Air pollutants of concern to health come from a variety of sources and can be divided up in several ways; gaseous and particulate; primary and secondary; indoor and outdoor. Information on individual pollutants can be found on the Air pollutants of relevance to human health page.
Gases and Particles
Pollutants are present in air as either gases or particles (or associated with particles). Important gaseous pollutants include sulphur dioxide (SO2), oxides of nitrogen (nitrogen dioxide and nitric oxide are collectively referred to as NOx), ozone, and carbon monoxide (CO). Particles (or “particulate matter”) come from numerous different sources and vary greatly in size, composition and in what is attached to them. They are complex mixtures of different substances, both organic and inorganic, which include carbon, sulphate, nitrate, ammonium, minerals and metals. They are generally divided up on the basis of their size (particle diameter) with the most common two groups being PM2.5 and PM10 (particles generally <2.5µm or <10µm in diameter respectively).
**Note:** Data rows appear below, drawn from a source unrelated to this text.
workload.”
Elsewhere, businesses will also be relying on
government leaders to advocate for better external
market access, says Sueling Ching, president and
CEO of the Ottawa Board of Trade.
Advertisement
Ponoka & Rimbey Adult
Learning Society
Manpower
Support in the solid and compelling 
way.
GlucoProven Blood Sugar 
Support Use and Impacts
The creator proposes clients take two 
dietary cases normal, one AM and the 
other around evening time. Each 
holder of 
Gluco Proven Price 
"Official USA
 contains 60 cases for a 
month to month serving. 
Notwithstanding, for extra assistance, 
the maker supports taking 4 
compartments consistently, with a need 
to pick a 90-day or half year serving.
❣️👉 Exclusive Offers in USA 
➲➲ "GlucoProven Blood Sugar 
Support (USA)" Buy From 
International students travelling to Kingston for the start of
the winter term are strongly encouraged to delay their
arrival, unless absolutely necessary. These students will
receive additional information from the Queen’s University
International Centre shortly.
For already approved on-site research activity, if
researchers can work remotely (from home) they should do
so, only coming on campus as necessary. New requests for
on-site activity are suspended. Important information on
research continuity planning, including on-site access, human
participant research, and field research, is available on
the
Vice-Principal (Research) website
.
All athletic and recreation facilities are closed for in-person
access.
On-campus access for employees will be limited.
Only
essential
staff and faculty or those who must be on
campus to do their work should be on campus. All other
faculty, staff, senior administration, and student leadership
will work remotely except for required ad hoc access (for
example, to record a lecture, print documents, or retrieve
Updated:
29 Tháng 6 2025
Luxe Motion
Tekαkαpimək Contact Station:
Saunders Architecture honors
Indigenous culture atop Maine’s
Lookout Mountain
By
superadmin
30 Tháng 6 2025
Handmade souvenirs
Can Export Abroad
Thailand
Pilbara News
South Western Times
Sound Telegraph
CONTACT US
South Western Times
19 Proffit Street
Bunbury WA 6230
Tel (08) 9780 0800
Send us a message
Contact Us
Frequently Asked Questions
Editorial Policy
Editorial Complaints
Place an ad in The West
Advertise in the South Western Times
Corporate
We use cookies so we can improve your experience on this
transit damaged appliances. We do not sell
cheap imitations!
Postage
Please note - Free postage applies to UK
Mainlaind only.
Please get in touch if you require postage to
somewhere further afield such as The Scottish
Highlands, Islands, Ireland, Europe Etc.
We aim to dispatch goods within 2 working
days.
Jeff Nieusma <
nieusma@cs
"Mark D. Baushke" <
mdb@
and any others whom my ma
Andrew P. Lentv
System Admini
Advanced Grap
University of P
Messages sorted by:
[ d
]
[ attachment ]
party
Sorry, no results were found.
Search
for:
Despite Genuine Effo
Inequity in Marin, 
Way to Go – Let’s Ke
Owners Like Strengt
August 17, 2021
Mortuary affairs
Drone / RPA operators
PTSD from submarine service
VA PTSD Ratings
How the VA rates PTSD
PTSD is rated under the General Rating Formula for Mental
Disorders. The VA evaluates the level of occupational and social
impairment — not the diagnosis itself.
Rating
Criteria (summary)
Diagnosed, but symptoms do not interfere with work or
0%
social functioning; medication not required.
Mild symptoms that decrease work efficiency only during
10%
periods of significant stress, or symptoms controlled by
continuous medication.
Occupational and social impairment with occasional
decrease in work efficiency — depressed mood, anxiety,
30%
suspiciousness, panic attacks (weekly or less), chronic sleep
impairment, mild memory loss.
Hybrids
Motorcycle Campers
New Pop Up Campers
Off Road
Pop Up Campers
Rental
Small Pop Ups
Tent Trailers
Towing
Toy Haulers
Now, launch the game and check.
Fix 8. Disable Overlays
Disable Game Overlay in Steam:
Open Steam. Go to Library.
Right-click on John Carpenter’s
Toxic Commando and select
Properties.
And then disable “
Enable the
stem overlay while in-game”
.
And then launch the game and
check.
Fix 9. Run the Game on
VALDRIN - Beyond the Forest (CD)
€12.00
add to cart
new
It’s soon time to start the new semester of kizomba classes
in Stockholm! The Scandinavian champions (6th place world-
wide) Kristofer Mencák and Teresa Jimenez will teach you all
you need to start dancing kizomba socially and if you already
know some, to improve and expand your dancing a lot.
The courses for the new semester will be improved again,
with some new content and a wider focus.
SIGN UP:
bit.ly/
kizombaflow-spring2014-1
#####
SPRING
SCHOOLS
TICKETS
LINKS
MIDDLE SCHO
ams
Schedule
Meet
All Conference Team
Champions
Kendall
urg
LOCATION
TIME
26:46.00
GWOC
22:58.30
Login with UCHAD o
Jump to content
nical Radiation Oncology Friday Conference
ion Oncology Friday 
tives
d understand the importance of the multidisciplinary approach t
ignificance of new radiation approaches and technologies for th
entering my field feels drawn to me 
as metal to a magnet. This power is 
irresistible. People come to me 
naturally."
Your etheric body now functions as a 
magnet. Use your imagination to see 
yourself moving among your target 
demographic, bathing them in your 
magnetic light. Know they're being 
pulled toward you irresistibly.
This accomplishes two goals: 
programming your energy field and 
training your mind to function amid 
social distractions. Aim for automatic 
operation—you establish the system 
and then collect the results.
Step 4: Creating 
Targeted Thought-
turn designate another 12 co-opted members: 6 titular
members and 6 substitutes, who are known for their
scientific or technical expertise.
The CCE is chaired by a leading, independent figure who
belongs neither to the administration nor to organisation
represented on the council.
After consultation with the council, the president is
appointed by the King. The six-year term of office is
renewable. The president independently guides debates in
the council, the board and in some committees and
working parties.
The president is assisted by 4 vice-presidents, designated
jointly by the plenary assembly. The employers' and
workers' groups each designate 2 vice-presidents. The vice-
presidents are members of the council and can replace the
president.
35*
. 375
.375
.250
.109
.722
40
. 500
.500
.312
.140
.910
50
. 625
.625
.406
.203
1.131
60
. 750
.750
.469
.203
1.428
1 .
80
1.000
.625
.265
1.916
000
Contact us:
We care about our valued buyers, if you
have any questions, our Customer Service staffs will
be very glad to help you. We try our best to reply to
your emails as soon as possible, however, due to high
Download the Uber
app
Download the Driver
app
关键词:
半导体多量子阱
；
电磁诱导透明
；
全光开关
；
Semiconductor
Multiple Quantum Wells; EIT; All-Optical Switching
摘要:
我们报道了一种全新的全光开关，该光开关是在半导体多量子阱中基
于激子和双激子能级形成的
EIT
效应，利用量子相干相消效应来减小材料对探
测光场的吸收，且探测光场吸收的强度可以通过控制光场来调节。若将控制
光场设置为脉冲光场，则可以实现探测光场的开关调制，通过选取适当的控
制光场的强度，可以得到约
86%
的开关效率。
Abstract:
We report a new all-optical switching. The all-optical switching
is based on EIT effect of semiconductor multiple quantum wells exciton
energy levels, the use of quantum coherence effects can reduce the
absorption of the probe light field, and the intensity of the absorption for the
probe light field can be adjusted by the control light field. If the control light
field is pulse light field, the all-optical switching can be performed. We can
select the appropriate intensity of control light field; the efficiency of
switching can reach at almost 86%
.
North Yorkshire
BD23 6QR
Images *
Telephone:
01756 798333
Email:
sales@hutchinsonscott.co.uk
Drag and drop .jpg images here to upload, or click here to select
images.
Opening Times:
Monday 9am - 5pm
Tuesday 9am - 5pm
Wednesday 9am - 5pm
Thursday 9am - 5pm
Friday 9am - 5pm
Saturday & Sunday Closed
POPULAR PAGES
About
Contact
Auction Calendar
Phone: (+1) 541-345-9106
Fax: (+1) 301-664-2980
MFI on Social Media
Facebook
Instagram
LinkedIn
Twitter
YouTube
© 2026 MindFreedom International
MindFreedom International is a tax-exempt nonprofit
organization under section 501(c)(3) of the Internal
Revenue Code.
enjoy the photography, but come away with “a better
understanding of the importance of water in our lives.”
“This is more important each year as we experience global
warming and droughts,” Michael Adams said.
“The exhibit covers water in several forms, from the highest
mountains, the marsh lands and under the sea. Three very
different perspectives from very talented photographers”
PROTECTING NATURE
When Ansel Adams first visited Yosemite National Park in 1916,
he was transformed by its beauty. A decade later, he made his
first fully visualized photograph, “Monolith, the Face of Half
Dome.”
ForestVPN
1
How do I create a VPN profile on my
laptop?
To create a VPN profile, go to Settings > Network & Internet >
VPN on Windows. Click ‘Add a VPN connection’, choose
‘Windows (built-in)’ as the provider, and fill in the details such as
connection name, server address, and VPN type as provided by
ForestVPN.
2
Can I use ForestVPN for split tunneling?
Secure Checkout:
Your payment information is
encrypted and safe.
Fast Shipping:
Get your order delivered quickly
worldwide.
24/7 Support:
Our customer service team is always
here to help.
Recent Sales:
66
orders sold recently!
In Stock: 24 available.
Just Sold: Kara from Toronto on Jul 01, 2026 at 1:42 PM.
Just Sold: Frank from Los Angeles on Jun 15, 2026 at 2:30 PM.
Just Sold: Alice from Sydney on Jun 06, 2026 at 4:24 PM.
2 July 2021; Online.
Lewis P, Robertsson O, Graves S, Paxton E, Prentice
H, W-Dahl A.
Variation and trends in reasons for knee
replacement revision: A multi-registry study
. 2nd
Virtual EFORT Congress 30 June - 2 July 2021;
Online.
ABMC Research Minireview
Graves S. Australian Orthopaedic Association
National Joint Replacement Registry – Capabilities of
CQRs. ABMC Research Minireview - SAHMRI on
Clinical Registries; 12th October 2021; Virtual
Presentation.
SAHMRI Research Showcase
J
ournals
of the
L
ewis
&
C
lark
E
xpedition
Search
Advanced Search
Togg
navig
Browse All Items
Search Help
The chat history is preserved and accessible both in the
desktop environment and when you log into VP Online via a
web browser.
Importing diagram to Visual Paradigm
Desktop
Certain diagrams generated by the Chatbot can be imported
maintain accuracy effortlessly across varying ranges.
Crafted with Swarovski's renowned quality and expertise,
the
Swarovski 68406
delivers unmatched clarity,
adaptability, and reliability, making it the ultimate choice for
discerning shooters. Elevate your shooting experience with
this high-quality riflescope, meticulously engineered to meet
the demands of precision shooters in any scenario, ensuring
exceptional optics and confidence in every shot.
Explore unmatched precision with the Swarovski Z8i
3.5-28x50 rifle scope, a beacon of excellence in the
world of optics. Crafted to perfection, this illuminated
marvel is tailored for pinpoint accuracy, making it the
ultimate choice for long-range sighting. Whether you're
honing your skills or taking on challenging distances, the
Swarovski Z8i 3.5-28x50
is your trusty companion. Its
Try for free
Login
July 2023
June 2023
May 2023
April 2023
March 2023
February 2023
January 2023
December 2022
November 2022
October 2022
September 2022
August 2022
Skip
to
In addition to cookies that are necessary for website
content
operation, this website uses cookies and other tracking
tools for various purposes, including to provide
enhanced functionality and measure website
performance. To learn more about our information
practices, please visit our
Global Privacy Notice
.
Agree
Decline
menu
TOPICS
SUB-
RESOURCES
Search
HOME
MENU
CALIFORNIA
Other pollutants can straddle the divide between the gases and the particles, including polycyclic aromatic hydrocarbons (PAHs) which occur in gaseous form or bound to particles; metals such as lead, arsenic and nickel which usually occur in air as particles or bound to particles and mercury, which exists as a vapour; and volatile organic compounds (VOCs) such as benzene, 1,3-butadiene and formaldehyde, which occur as gases.
Primary and Secondary
Pollutants are also often classified as either primary or secondary pollutants. Primary pollutants are those released directly into the air from the pollutant source and secondary pollutants are those formed by chemical changes to primary pollutants. For example, SO2 is a primary pollutant produced by coal burning power stations. Nitrogen dioxide (NO2) is mainly a secondary air pollutant, formed by the oxidation of nitric oxide (NO, a primary pollutant produced by traffic and fossil fueled power stations). Ozone is also a secondary pollutant, produced when sunlight breaks down pollutants such as NO2 and VOCs.
Particles can also be primary or secondary. Primary particles, emitted directly into the air, include those from coal fired power stations and car exhausts. Primary particles also include naturally occurring materials such as pollen grains and their fragments. Secondary particles are those formed from other pollutants e.g. sulphates and nitrates formed from SO2 and NO2. A common secondary particle constituent is ammonium sulphate formed from ammonia and sulphuric acid. For more information see Particles
Indoor and outdoor
Concentrations and types of pollutants differ between indoor and outdoor air. Pollutants in indoor air relevant to health include CO, NO2, VOCs and Environmental tobacco smoke, whereas ozone, sulphur dioxide and particles are more relevant in outdoor air. Concentrations of pollutants can vary significantly between outdoor and indoor air – for example, carbon monoxide, although present in outdoor air, can reach dangerously high levels indoors if rooms are poorly ventilated. By contrast, levels of ozone, particularly during summer ozone episodes, are much lower indoors than outdoors (due to interaction with indoor surfaces).